Remises en question pour le Nouveau Komeito

La semaine dernière, le Yomiuri titrait "Pour le Nouveau Komeito vient le temps de la réflexion et de la refondation". En effet, la défaite aux élections législative du 31 août dernier a eu des répercussions nombreuses sur le monde politique japonais. Pour la plate-forme commune LPD-Nouveau Komeito, les pertes sont lourdes et pour ce dernier c'est une défaite majeure qui renvoie le parti « propre » à ses performances de 1967, quand il émergeait comme force politique dans l'échiquier politique de l'archipel.
Cette défaite a vu 8 députés perdre leur mandat, dont les deux principaux dirigeants du parti. Au total, le Nouveau Komeito n'aura réussi qu'à conserver 21 sièges sur les 31 qu'il détenait avant le renversement historique du parlement Japonais. Cette perte représente un revers politique majeur mais aussi un échec de la stratégie et de la communication du Nouveau Komeito auprès des couches les plus fragiles et les plus exposées de la population japonaise. Ces mêmes couches qui ont produit l'essentiel des membres de la Soka Gakkai de 1950 à 1980.

On peut attribuer ce recul à l'insatisfaction générale que la population ressent vis-à-vis des gouvernements successifs menés par le PLD, au pouvoir sans alternance réelle depuis bien trop longtemps. Mais la réalité est que les électeurs n'ont pas perçu de différence notable entre le message vétuste, vide de sens et conformiste du PLD et les projets sociaux et démocratiques du Nouveau Komeito, tels qu'ils apparaissent clairement dans leurs manifestes depuis 2002. Pour les japonais, les deux forces étaient parfaitement confondues et la sanction a été sans appel.
Plusieurs autres éléments de la politique du Nouveau Komeito ont été défaillants, ou ressentis comme tels, pendant les dix ans d'exercice du pouvoir aux côtés du PLD.
D'abord la résistance du parti face aux appels à la participation de la force militaire de défense nationale dans les engagements récents, notamment en Afghanistan et en Irak après le 11 septembre 2001. Cette résistance a été médiatiquement attribuée aux liens informels entre le Nouveau Komeito et sa base électorale, la Soka Gakkai, dont les principes de pacifisme et d'anti-militarisme ont été alors ressentis comme des freins et des limites.
Vient s'ajouter à cette position de principe, l'échec de relance de la politique d'aide initiée par le Nouveau Komeito et soutenue par un budget conséquent accordé par le PLD. Ces mesures d'allocations ont été vivement dénoncées comme des caches-misères et contestés par les partis d'opposition.
Enfin, durant le mandat de Yasuo Fukuda (qui précédait Taro Aso), le parti a été accusé d'être arrogant et de surévaluer son statut de partenaire clé dans la coalition, permettant au PLD de rester en place. Les commentaires acerbes de certains ténors du Nouveau Komeito au sujet de l'administration Fukuda et du premier ministre en particulier ont été assimilés à un manque de diplomatie et surtout de clairvoyance politique dans un contexte de coalition nécessaire.

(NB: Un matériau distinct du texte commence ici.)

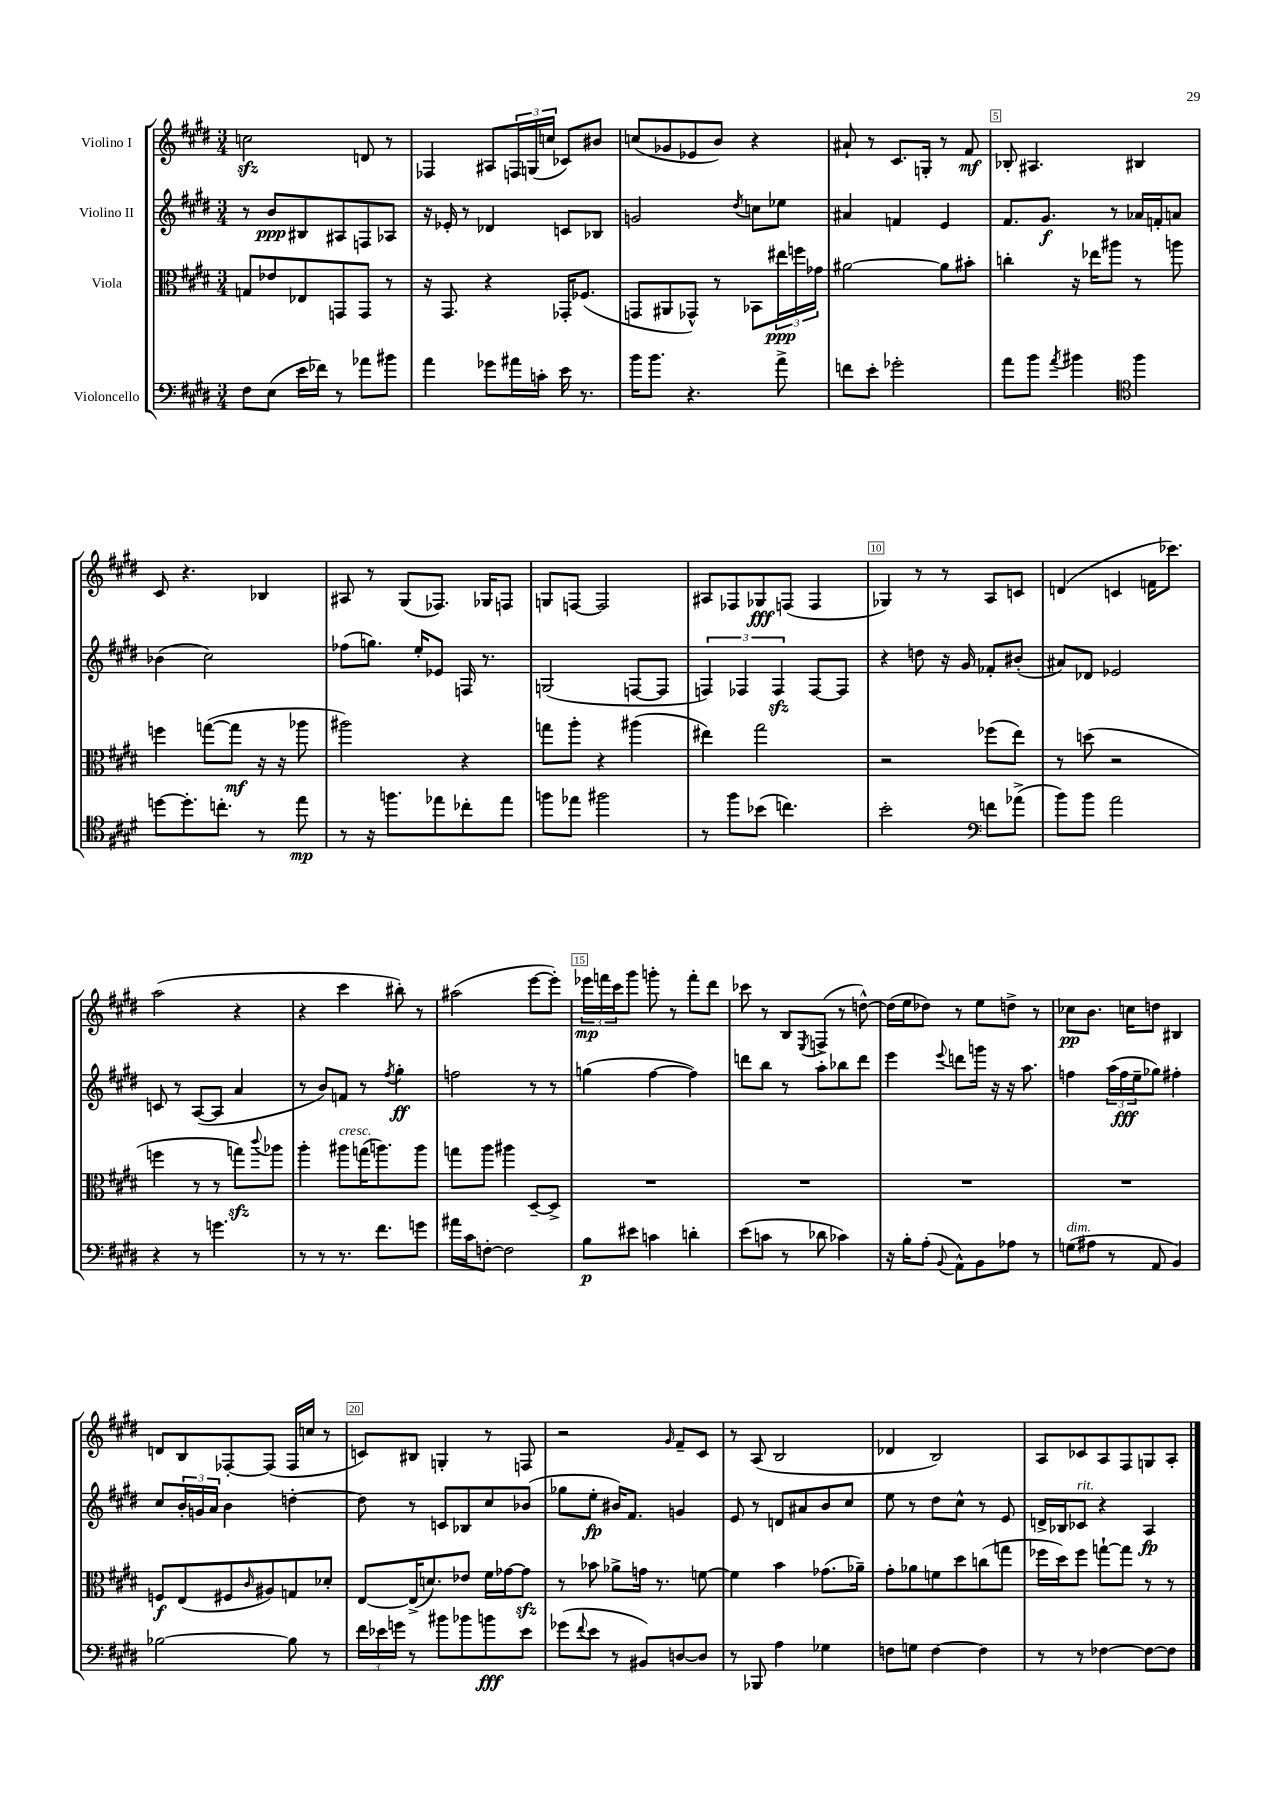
<<
\new StaffGroup <<
\new Staff = "s0" \with { instrumentName = "Violino I" } {
    \clef treble \key e \major \numericTimeSignature \time 3/4
    c''2\sfz d'8 r8 |
    fes4 ais8 \tuplet 3/2 { f16 g16( c''16 } ces'8) bis'8 |
    c''8( ges'8 ees'8 b'8) r4 |
    ais'8-! r8 cis'8. g16-. r8 fis'8\mf |
    bes8-. ais4. bis4 |
    cis'8 r4. bes4 |
    ais8 r8 gis8( fes8.) ges16 f8 |
    g8 f8~ f2 |
    ais8 fes8 ges8\fff f8( f4 |
    ges4) r8 r8 a8 c'8 |
    d'4( c'4 f'16 ces'''8.) |
    a''2( r4 |
    r4 cis'''4 bis''8-.) r8 |
    ais''2( e'''8~ e'''8-.) |
    \tuplet 3/2 { ees'''16\mp f'''16 cis'''16 } gis'''8 g'''8-. r8 f'''8-. dis'''8 |
    ces'''8 r8 b8 \acciaccatura { e8 } f8->( r8 d''8~-^) |
    d''16( e''16 des''8) r8 e''8 d''8-> r8 |
    ces''8\pp b'8. c''16 d''8 bis4 |
    d'8 b8 fes8~-. fes8( fes16 c''16 r8 |
    c'8) bis8 g4-. r8 f8 |
    r2 \grace { gis'16 } fis'8-- cis'8 |
    r8 a8( b2 |
    des'4 b2) |
    a8 ces'8 a8 fis8 g8 a8-. \bar "|." |
}
\new Staff = "s1" \with { instrumentName = "Violino II" } {
    \clef treble \key e \major \numericTimeSignature \time 3/4
    r8 b'8\ppp bis8 ais8 f8 aes8 |
    r16 ees'16-. r8 des'4 c'8 bes8 |
    g'2 \acciaccatura { dis''8 } c''8 ees''8 |
    ais'4 f'4 e'4 |
    fis'8. gis'8.\f r8 aes'16 f'16-. a'8 |
    bes'4( cis''2) |
    fes''8( g''8.) e''16-. ees'8 f16 r8. |
    g2( f8~ f8 |
    \tuplet 3/2 { f4) fes4 fes4\sfz } fes8~ fes8 |
    r4 d''8 r16 gis'16 fes'8-. bis'8-.( |
    ais'8) des'8 ees'2 |
    c'8 r8 a8~( a8 a'4 |
    r8 b'8) f'8 r8 \acciaccatura { fis''8 } gis''4-.\ff |
    f''2 r8 r8 |
    g''4( fis''4~ fis''4) |
    d'''8 b''8 r8 a''8-. bes''8 d'''8 |
    e'''4 \appoggiatura { e'''8 } d'''8 g'''16 r16 r16 a''8. |
    f''4 \tuplet 3/2 { a''16( f''16\fff e''16-- } ges''8) fis''4-. |
    cis''8 \tuplet 3/2 { b'16-. g'16 a'16 } b'4 d''4~-. |
    d''8 r8 c'8 bes8 cis''8 bes'8( |
    ges''8 e''8-.\fp bis'16) fis'8. g'4 |
    e'8 r8 d'8 ais'8 b'8 cis''8 |
    e''8 r8 dis''8 cis''8-^ r8 e'8 |
    d'16-> bes16 ces'8^\markup { \italic "rit." } r4 a4\fp \bar "|." |
}
\new Staff = "s2" \with { instrumentName = "Viola" } {
    \clef alto \key e \major \numericTimeSignature \time 3/4
    g8 ees'8 ees8 g,8 g,8 r8 |
    r16 gis,8. r4 ges,16-. fes8.( |
    g,8 ais,8 ges,8-^) r8 bes,8 \tuplet 3/2 { eis''16\ppp f''16 ges'16 } |
    ais'2~ ais'8 bis'8-. |
    c''4-. r16 ees''16 ais''8 r8 a''8 |
    f''4 g''8~( g''8\mf r16 r16 aes''8 |
    ais''2) r4 |
    g''8 a''8-. r4 ais''4( |
    eis''4) gis''2 |
    r2 fes''8( e''8) |
    r8 d''8( r2 |
    f''4 r8 r8 g''8\sfz) \appoggiatura { cis'''8 } aes''8 |
    a''4-. ais''8^\markup { \italic "cresc." } g''16( a''8.) a''8 |
    g''8 a''8 ais''4 dis8~-- dis8-> |
    R2. |
    R2. |
    R2. |
    R2. |
    f8\f e8( fis8 \grace { cis'16 } ais8) g8 des'8-. |
    e8~ e16->( d'8.) ees'8 fis'16 ges'16~ ges'8\sfz |
    r8 bes'8 aes'8-> g'16 r8. f'8~ |
    f'4 b'4 ges'8.( aes'16--) |
    gis'8-. aes'8 f'8 dis''8 c''8( g''8 |
    fes''16 dis''16) fes''8 g''8~-! g''8 r8 r8 \bar "|." |
}
\new Staff = "s3" \with { instrumentName = "Violoncello" } {
    \clef bass \key e \major \numericTimeSignature \time 3/4
    fis8 e8( e'16 fes'16) r8 aes'8 bis'8 |
    a'4 ges'8 ais'16 c'16-. e'16 r8. |
    b'16 b'8. r4. a'8-> |
    f'8 e'8-. ges'2-. |
    a'8 b'8 \acciaccatura { a'8 } bis'4 \clef tenor fis''4 |
    d''8~ d''8.-. c''8.-. r8 e''8\mp |
    r8 r16 f''8. ees''8 ces''8-. ees''8 |
    f''8 ees''8 fis''2 |
    r8 fis''8 bes'8( c''4.) |
    b'2-. \clef bass f'8 aes'8->( |
    b'8) b'8 a'2 |
    r4 r8 g'4. |
    r8 r8 r8. fis'8. g'8 |
    ais'16 cis'16 f8~-. f2 |
    b8\p eis'8 c'4 d'4-. |
    e'8( c'8 r8 des'8 ces'4) |
    r16 b16-. a8-.( \appoggiatura { b,8 } a,8-^) b,8 aes8 r8 |
    g8^\markup { \italic "dim." }( ais8 r8 a,8 b,4) |
    bes2~ bes8 r8 |
    \tuplet 3/2 { fis'16 ees'16 g'16 } r8 bis'8 bes'8 b'8\fff ees'8 |
    ges'8( \appoggiatura { fis'8 } e'8 r8 bis,8) d8~ d8 |
    r8 bes,,8 a4 ges4 |
    f8 g8 f4~ f4 |
    r8 r8 fes4~ fes8~ fes8 \bar "|." |
}
>>
>>
\layout { \context { \Score \override BarNumber.break-visibility = ##(#f #t #t) barNumberVisibility = #(every-nth-bar-number-visible 5) \override BarNumber.stencil = #(make-stencil-boxer 0.1 0.3 ly:text-interface::print) } }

Mais le tableau n'est pas entièrement négatif. Le Nouveau Komeito a gagné en stature politique et surtout prouvé qu'il pouvait participer activement à une administration gouvernementale, ce à quoi le DPJ, grand vainqueur par défaut de ces élections, ne peut en aucun cas prétendre. Le parti a intégré de nombreux mécanismes de négociation politique au sein de la coalition et pourra tirer les leçons de ses propres défauts dans la tenue d'une ligne politique forte.
Alors qu'une période nouvelle s'annonce pour la société japonaise, le Nouveau Komeito doit maintenant remettre en question sa communication et démontrer son courage politique. Fort de son expérience à la tête du pays, même en tant que partenaire minoritaire, le parti peut prendre gagner encore en stature en jouant l'arbitrage à la fois sur le plan législatif (il reste la troisième force politique) et sur le plan local (où il continue de conserver une influence certaine).
Toutefois, les changements à opérer sont nombreux et les délais sont courts avant la prochaine échéance électorale, à la Chambre Haute cette fois, l'été prochain. Le Nouveau Komeito devra éviter le contre-pied systématique de la politique du DPJ et surtout se garder de toute dérive populiste. Il lui faudra porter dans l'espace public japonais des projets politiques clairs, innovants, même s'ils apparaissent difficiles par les changements sociaux qu'ils impliquent. Enfin, le parti aura l'opportunité de mener une action politique en plein jour et non plus à l'ombre de l'encombrant et vieillissant PLD.